Gilman's Ted Lord is always on the run, and not necessarily in his two primary athletic endeavors -- cross country and track.
A two-time All Metro in cross country, Lord keeps himself busy maintaining an A average, and as the student body president -- an office created this year, said track coach Johnnie Foreman.
Foreman missed Lord last spring after an excellent cross country season, as Lord took part in a leadership excursion to The Mountain School in Vermont from January to June.
Yesterday, in a season-opening meet at McDonogh, Lord showed no signs of rustiness, sprinting through the 3,200 meters in 9 minutes, 56 seconds -- 35 seconds faster than the next runner. Lord, whose mile split was 4:50, ran the second-fastest 3,200 time in school history, said distance coach Peter Julius -- 11 seconds off the all-time best.

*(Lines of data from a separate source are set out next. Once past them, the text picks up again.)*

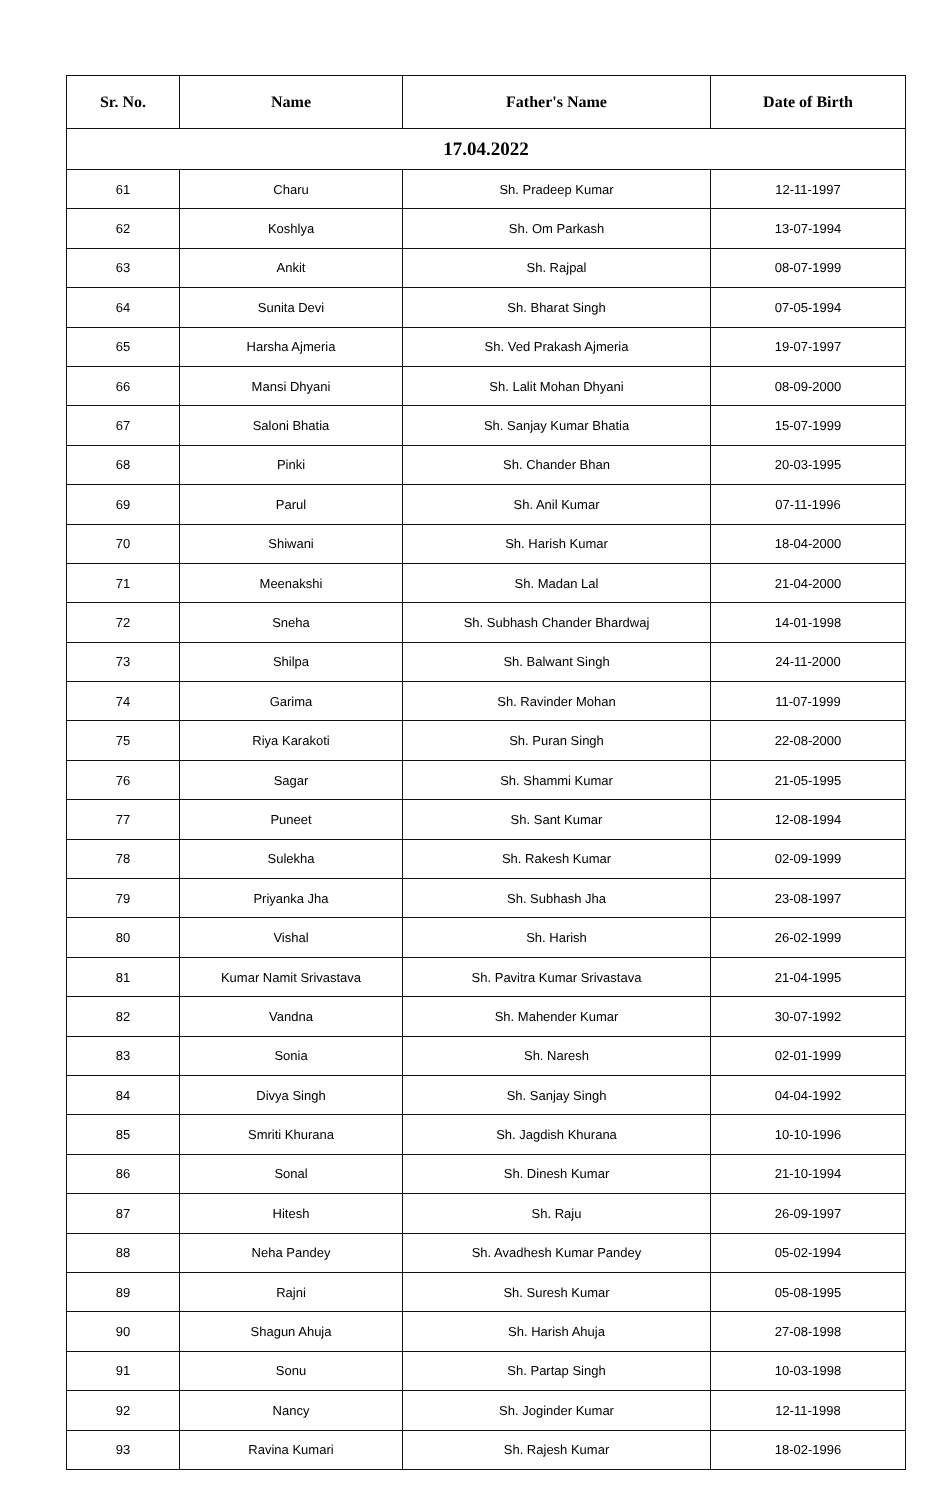| Sr. No. | Name | Father's Name | Date of Birth |
| --- | --- | --- | --- |
| 17.04.2022 | | | |
| 61 | Charu | Sh. Pradeep Kumar | 12-11-1997 |
| 62 | Koshlya | Sh. Om Parkash | 13-07-1994 |
| 63 | Ankit | Sh. Rajpal | 08-07-1999 |
| 64 | Sunita Devi | Sh. Bharat Singh | 07-05-1994 |
| 65 | Harsha Ajmeria | Sh. Ved Prakash Ajmeria | 19-07-1997 |
| 66 | Mansi Dhyani | Sh. Lalit Mohan Dhyani | 08-09-2000 |
| 67 | Saloni Bhatia | Sh. Sanjay Kumar Bhatia | 15-07-1999 |
| 68 | Pinki | Sh. Chander Bhan | 20-03-1995 |
| 69 | Parul | Sh. Anil Kumar | 07-11-1996 |
| 70 | Shiwani | Sh. Harish Kumar | 18-04-2000 |
| 71 | Meenakshi | Sh. Madan Lal | 21-04-2000 |
| 72 | Sneha | Sh. Subhash Chander Bhardwaj | 14-01-1998 |
| 73 | Shilpa | Sh. Balwant Singh | 24-11-2000 |
| 74 | Garima | Sh. Ravinder Mohan | 11-07-1999 |
| 75 | Riya Karakoti | Sh. Puran Singh | 22-08-2000 |
| 76 | Sagar | Sh. Shammi Kumar | 21-05-1995 |
| 77 | Puneet | Sh. Sant Kumar | 12-08-1994 |
| 78 | Sulekha | Sh. Rakesh Kumar | 02-09-1999 |
| 79 | Priyanka Jha | Sh. Subhash Jha | 23-08-1997 |
| 80 | Vishal | Sh. Harish | 26-02-1999 |
| 81 | Kumar Namit Srivastava | Sh. Pavitra Kumar Srivastava | 21-04-1995 |
| 82 | Vandna | Sh. Mahender Kumar | 30-07-1992 |
| 83 | Sonia | Sh. Naresh | 02-01-1999 |
| 84 | Divya Singh | Sh. Sanjay Singh | 04-04-1992 |
| 85 | Smriti Khurana | Sh. Jagdish Khurana | 10-10-1996 |
| 86 | Sonal | Sh. Dinesh Kumar | 21-10-1994 |
| 87 | Hitesh | Sh. Raju | 26-09-1997 |
| 88 | Neha Pandey | Sh. Avadhesh Kumar Pandey | 05-02-1994 |
| 89 | Rajni | Sh. Suresh Kumar | 05-08-1995 |
| 90 | Shagun Ahuja | Sh. Harish Ahuja | 27-08-1998 |
| 91 | Sonu | Sh. Partap Singh | 10-03-1998 |
| 92 | Nancy | Sh. Joginder Kumar | 12-11-1998 |
| 93 | Ravina Kumari | Sh. Rajesh Kumar | 18-02-1996 |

"A personal best, best of his life," said Julius, who won't rush Lord because of his recent winter swimming season.
"Coming out of the pool to track, the transition has to be very delicate, and shin splints are a possibility. The 3,200 is a shorter race for him than cross country. He needs to turn the laps over faster. We'll work on that."
Lord is headed for the University of North Carolina, where he'll major in pre-med, on a Moorehouse Foundation full scholarship, awarded annually by the school to gifted student-athletes based on community service and leadership.
As a freshman, Lord eschewed track for lacrosse, but Julius doesn't hold that against him.
"It's enormously easy for a distance runner to get burned out over the course of four years," Julius said. "All of the things Ted's done have been worthwhile as far as focusing on track. He's enthusiastic about being here, and I think he'll have a better attitude for the future."
Lord views this spring as his first genuine opportunity to complete a healthy track season with his best friends, among whom are sophomore Dave Chalmers and junior Ted Wasserman.
"Ted's [Lord] a great leader and a fast runner on the distances," said Chalmers, who placed sixth in the MIAAs in cross country. "We feel like we have a lot of talented distance runners, and with him out this year, we're confident we're going to have a great season."
Lord ran track in 10th grade after a disappointing cross country campaign during which he won the year-opening Spiked Shoe Invitational at Johns Hopkins before succumbing to a stress fracture.
"As a sophomore, he was our premier distance runner with a 10:01 in the 3,200, even after the injury and after swimming that winter," Julius said.
The next two cross country seasons, Lord was a runner-up in the Maryland Scholastic Association as a junior, and -- this past fall -- a runner-up in the Maryland Interscholastic Athletic Association.
Lord's hiatus from track last spring was spent with 43 other students studying environmental science on a Vermont farm.
"Being from the city, it was a totally new experience for me -- mucking around in a barn, feeding pigs and cracking eggs," said Lord. "It was something I couldn't pass up just to run."
Regardless of how the season goes, Lord will be back on the road -- and not necessarily in training -- soon after he graduates.
"I'll be staying on a ranch in Arizona for a week and riding horses with a friend. After that, I'll be flying to Europe for three weeks," Lord said. "Three days after I get back, I've got an outward-bound program in North Carolina as part of my scholarship."